-------- DATA SHOWN --------

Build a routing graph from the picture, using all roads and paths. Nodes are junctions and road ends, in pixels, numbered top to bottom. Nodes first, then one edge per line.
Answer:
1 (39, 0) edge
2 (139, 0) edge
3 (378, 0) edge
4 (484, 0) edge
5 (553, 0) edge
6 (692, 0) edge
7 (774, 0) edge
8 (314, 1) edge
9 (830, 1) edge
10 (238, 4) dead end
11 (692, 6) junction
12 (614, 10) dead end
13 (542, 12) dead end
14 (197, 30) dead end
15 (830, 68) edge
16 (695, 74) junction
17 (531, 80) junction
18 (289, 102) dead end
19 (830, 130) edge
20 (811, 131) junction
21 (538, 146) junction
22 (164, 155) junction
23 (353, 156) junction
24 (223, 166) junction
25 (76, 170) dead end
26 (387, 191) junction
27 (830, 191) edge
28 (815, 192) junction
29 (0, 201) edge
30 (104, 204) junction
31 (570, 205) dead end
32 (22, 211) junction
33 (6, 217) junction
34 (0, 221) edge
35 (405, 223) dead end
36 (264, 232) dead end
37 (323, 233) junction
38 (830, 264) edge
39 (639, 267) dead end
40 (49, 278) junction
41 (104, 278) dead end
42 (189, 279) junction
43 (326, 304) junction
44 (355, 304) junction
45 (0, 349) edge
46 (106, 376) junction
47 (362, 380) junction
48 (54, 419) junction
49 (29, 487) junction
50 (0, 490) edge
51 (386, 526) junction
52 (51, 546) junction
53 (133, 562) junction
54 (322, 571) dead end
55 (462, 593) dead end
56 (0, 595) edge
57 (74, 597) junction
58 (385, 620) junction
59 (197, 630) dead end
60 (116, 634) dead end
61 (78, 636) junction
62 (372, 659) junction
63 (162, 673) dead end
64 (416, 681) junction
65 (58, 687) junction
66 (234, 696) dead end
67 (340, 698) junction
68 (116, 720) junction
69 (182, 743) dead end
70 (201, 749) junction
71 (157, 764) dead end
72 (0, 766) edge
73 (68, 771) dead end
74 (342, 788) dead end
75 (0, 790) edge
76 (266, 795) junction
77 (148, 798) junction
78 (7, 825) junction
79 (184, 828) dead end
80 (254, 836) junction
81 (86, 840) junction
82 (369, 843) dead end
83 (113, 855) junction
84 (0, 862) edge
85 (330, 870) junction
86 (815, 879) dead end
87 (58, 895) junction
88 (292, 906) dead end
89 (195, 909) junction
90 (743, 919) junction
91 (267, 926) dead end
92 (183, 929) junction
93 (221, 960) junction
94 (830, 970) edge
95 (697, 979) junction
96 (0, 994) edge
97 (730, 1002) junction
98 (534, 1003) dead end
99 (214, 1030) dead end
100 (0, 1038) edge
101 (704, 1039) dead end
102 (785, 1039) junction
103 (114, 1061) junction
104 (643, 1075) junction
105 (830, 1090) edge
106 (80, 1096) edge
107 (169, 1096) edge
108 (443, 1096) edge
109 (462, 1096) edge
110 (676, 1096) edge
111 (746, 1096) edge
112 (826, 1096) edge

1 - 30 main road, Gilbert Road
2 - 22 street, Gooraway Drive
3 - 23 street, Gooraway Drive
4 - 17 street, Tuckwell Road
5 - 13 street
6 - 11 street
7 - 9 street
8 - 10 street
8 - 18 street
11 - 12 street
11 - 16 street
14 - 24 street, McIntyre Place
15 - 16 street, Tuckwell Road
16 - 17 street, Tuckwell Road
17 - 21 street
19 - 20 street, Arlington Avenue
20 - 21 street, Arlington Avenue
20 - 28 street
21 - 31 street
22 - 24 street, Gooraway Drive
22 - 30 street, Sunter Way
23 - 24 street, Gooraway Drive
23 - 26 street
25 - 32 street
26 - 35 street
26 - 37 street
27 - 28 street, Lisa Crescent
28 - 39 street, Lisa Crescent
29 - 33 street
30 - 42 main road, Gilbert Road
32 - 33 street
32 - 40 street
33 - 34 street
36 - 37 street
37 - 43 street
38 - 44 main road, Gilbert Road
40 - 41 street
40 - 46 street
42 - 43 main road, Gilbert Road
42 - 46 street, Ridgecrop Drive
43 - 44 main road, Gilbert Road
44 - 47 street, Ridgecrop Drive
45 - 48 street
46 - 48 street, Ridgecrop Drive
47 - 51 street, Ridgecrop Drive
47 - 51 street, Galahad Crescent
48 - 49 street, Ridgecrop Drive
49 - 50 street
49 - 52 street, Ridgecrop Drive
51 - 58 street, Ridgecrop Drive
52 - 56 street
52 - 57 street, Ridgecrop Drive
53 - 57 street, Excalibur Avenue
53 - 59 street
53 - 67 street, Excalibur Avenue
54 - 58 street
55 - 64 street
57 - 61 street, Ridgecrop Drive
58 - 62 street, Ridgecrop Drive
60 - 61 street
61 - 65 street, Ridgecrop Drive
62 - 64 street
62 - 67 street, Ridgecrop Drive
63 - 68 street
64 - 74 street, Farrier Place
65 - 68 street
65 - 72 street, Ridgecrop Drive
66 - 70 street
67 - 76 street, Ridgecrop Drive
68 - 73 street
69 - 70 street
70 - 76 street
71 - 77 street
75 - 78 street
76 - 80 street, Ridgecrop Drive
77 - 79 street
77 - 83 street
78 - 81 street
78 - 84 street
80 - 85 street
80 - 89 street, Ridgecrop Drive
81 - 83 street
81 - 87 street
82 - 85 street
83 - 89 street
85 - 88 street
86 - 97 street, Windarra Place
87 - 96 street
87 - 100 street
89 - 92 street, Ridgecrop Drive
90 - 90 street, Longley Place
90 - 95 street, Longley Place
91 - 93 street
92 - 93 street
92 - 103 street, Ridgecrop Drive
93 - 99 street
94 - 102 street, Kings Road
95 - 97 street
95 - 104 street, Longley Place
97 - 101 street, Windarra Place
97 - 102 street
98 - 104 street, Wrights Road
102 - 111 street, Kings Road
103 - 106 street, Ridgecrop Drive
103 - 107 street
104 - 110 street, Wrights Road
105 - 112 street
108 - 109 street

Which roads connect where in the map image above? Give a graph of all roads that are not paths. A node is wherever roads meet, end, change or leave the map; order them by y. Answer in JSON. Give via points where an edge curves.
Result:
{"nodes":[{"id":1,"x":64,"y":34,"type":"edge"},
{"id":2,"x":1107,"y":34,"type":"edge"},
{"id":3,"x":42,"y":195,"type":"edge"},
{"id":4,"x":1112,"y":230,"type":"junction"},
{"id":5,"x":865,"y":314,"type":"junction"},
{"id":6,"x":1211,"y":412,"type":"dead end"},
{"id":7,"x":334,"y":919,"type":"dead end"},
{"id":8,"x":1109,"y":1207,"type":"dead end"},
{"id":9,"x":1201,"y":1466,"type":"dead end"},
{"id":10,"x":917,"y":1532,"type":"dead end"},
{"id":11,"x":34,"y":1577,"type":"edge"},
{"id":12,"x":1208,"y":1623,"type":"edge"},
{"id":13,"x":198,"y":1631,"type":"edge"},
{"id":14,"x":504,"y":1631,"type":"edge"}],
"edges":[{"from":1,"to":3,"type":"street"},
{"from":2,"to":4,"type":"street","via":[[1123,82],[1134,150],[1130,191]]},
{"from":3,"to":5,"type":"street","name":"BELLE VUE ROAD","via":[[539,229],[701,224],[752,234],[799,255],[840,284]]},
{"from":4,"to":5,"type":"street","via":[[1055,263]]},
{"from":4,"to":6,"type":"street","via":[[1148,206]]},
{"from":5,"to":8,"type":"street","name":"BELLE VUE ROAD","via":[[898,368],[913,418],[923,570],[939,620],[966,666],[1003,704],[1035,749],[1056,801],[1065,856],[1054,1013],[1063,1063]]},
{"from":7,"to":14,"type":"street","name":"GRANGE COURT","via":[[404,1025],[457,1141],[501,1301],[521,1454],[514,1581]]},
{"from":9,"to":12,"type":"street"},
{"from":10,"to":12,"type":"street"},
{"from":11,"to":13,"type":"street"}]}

--------

- WORK REQUEST
Wherever a line of the data holds "graph", copy that line.

- YOUR RESPONSE
Build a routing graph from the picture, using all roads and paths. Nodes are junctions and road ends, in pixels, numbered top to bottom. Nodes first, then one edge per line.
Which roads connect where in the map image above? Give a graph of all roads that are not paths. A node is wherever roads meet, end, change or leave the map; order them by y. Answer in JSON. Give via points where an edge curves.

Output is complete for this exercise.